Problem description
Reproduce the records from the start through the line containing "title Software [59, 49, 1595, 207]", substituting "Detect" for "Identify" and keeping everything else the same.

START

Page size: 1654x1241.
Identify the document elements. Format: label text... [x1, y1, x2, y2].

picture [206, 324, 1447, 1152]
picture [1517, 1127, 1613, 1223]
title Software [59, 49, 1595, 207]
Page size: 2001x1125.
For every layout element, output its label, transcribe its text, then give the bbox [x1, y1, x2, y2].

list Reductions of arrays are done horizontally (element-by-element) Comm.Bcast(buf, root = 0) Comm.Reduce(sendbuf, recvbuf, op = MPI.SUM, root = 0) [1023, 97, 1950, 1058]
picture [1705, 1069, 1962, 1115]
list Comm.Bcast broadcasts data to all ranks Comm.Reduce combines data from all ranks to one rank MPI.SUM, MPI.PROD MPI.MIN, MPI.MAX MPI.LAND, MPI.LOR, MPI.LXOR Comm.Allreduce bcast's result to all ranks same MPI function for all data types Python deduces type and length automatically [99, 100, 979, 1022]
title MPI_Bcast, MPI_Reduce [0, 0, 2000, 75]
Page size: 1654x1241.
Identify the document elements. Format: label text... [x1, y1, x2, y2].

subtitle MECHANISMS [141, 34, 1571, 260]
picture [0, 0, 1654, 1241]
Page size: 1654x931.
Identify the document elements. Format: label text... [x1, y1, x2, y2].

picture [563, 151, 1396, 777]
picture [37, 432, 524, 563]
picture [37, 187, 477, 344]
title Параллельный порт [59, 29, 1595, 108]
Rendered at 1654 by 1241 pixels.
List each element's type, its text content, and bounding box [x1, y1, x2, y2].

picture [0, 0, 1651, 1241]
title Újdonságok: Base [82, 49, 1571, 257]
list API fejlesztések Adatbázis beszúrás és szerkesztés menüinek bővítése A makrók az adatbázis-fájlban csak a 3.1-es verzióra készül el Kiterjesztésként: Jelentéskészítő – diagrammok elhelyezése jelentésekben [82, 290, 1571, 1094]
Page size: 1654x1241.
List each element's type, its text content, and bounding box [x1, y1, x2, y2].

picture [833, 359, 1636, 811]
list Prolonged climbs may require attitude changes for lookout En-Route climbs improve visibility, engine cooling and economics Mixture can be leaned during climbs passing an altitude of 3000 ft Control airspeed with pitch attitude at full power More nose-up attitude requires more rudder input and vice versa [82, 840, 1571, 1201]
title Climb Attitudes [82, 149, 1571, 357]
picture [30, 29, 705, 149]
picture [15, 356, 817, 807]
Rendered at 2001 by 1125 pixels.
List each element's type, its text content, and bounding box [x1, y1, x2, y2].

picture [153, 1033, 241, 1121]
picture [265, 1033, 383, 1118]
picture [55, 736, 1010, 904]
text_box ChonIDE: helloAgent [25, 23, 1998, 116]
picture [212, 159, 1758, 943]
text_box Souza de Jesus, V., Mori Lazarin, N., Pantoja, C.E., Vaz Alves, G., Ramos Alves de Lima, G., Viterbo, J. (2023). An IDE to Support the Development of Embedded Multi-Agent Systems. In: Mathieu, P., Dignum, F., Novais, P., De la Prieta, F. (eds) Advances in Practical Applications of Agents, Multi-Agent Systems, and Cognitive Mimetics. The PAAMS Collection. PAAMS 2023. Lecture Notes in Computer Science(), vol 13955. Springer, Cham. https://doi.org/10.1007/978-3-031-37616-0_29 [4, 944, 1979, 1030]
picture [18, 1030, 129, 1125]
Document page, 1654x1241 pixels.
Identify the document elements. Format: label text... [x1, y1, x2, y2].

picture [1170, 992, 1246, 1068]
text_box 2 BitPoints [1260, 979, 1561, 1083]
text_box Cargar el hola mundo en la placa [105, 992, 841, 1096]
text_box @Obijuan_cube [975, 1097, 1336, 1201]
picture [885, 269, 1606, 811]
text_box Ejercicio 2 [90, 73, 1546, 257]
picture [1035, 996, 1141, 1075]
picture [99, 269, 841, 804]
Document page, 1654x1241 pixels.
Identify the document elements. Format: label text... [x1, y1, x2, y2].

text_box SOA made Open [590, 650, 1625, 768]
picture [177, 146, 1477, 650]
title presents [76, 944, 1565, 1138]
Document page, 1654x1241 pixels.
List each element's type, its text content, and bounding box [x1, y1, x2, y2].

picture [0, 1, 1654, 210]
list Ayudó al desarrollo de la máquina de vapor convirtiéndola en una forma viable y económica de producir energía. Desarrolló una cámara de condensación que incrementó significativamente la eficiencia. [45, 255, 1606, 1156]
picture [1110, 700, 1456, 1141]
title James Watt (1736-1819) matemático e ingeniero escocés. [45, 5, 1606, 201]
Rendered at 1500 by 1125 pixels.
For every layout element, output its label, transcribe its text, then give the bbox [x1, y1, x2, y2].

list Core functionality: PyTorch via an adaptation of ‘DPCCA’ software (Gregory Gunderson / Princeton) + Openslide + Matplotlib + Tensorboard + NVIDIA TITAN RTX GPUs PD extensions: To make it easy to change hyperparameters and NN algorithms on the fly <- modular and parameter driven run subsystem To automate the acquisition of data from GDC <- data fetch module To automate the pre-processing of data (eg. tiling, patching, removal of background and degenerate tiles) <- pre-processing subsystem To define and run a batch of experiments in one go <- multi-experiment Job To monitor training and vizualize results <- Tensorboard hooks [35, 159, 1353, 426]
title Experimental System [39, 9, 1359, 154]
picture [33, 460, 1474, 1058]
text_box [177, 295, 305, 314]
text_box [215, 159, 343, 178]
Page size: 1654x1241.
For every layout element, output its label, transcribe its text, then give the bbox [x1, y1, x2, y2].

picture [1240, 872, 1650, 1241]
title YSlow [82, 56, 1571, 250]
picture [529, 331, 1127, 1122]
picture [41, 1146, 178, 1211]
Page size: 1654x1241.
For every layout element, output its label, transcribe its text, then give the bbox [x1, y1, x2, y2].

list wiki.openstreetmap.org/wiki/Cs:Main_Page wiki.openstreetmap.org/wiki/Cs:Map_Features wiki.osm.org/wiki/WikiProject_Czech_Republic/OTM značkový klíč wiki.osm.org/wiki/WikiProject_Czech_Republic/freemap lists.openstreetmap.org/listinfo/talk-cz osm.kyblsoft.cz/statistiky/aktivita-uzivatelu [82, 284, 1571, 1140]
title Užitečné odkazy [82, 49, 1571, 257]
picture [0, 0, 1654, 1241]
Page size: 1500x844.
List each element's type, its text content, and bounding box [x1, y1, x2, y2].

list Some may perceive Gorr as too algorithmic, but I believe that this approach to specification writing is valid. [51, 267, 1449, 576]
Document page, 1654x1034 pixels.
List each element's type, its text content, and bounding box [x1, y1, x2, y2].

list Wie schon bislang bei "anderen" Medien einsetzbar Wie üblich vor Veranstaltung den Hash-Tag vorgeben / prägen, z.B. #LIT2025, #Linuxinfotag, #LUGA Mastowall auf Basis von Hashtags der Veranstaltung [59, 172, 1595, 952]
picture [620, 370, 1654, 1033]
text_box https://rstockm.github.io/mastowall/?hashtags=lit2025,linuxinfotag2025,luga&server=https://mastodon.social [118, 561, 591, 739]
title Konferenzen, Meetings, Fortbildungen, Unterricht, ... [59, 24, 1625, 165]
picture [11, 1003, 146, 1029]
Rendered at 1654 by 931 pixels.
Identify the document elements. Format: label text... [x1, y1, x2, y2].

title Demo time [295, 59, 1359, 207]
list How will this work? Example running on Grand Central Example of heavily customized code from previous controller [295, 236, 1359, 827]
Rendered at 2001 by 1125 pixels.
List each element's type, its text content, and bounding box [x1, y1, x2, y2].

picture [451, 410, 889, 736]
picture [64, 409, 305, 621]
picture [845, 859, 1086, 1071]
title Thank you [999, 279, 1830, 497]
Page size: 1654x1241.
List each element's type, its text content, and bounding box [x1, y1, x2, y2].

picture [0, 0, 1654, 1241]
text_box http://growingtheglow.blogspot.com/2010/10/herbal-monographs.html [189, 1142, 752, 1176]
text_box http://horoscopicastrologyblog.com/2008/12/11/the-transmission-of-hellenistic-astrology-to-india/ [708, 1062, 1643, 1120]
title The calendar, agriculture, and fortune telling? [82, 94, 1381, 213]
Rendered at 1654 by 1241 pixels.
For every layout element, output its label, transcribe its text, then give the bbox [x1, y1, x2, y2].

END

Output for this exercise
Page size: 1654x1241.
Detect the document elements. Format: label text... [x1, y1, x2, y2].

picture [206, 324, 1447, 1152]
picture [1517, 1127, 1613, 1223]
title Software [59, 49, 1595, 207]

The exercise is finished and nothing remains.